Exercise requirements
Your answer should hold all lines of the entries that include the word "size".
[[ The records, beginning ]]
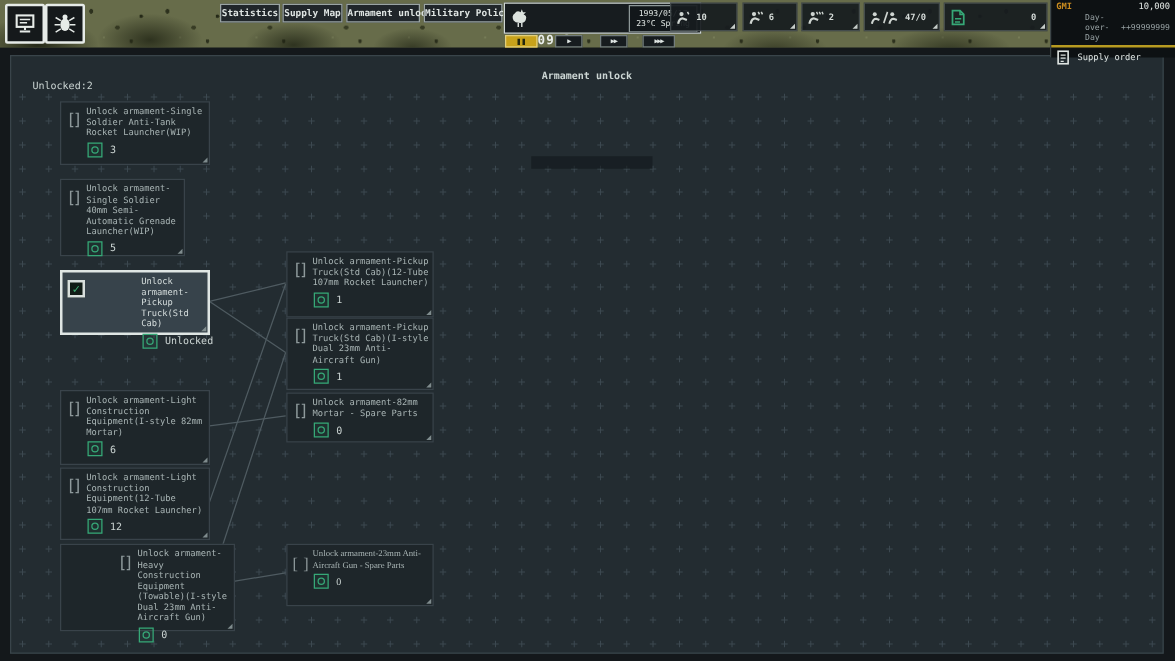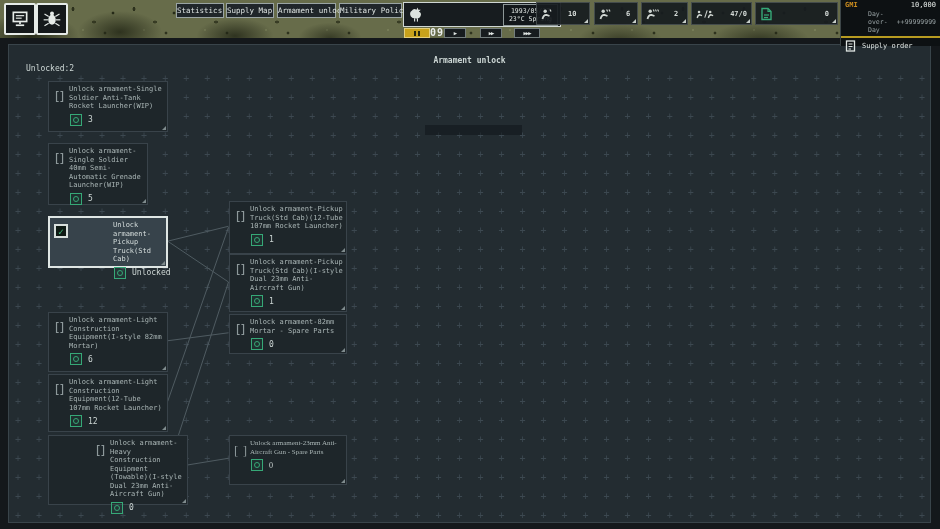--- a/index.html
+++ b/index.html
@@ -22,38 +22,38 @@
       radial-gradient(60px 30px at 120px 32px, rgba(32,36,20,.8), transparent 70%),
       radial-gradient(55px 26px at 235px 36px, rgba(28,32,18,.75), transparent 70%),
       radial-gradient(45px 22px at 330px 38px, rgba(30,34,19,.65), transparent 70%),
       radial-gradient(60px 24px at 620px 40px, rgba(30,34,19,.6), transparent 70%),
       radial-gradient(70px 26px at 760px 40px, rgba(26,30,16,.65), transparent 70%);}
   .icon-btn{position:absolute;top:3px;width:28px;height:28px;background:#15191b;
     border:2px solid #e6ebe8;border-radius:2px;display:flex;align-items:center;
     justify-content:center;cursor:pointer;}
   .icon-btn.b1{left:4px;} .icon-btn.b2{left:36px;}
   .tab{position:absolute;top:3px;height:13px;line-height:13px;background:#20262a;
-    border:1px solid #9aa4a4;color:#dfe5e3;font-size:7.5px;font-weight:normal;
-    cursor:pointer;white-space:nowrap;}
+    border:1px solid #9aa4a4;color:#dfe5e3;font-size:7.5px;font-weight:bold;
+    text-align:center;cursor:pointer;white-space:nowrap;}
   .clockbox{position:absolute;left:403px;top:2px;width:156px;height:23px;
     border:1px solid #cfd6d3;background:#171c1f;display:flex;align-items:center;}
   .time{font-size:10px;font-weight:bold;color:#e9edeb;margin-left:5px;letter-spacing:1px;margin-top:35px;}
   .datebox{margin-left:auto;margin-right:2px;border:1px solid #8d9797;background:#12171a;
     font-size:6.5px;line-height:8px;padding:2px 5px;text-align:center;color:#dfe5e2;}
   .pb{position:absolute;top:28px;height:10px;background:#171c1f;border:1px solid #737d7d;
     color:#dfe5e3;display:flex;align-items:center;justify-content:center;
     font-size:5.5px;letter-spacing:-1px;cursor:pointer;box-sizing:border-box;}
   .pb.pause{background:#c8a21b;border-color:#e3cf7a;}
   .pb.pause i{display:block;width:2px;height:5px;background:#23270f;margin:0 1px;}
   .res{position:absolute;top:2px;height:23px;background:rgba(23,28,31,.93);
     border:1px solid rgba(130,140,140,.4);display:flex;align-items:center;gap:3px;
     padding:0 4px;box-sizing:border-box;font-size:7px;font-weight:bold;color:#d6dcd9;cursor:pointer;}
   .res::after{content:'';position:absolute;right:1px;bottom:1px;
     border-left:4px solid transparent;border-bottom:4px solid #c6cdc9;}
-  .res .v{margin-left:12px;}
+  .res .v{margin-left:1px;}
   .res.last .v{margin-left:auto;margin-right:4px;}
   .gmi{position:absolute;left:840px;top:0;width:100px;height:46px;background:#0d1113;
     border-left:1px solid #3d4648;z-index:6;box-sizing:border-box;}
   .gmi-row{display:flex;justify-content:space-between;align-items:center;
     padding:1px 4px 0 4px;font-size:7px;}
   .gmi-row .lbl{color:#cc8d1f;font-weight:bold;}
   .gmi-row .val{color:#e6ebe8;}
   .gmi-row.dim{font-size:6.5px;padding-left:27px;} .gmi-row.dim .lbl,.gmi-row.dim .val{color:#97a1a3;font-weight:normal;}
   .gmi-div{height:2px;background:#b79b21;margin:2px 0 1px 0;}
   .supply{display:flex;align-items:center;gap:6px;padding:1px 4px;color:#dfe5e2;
[[ The records, end ]]
Result of this exercise
-    border:1px solid #9aa4a4;color:#dfe5e3;font-size:7.5px;font-weight:normal;
+    border:1px solid #9aa4a4;color:#dfe5e3;font-size:7.5px;font-weight:bold;
   .time{font-size:10px;font-weight:bold;color:#e9edeb;margin-left:5px;letter-spacing:1px;margin-top:35px;}
     font-size:6.5px;line-height:8px;padding:2px 5px;text-align:center;color:#dfe5e2;}
     font-size:5.5px;letter-spacing:-1px;cursor:pointer;box-sizing:border-box;}
     padding:0 4px;box-sizing:border-box;font-size:7px;font-weight:bold;color:#d6dcd9;cursor:pointer;}
     padding:1px 4px 0 4px;font-size:7px;}
   .gmi-row.dim{font-size:6.5px;padding-left:27px;} .gmi-row.dim .lbl,.gmi-row.dim .val{color:#97a1a3;font-weight:normal;}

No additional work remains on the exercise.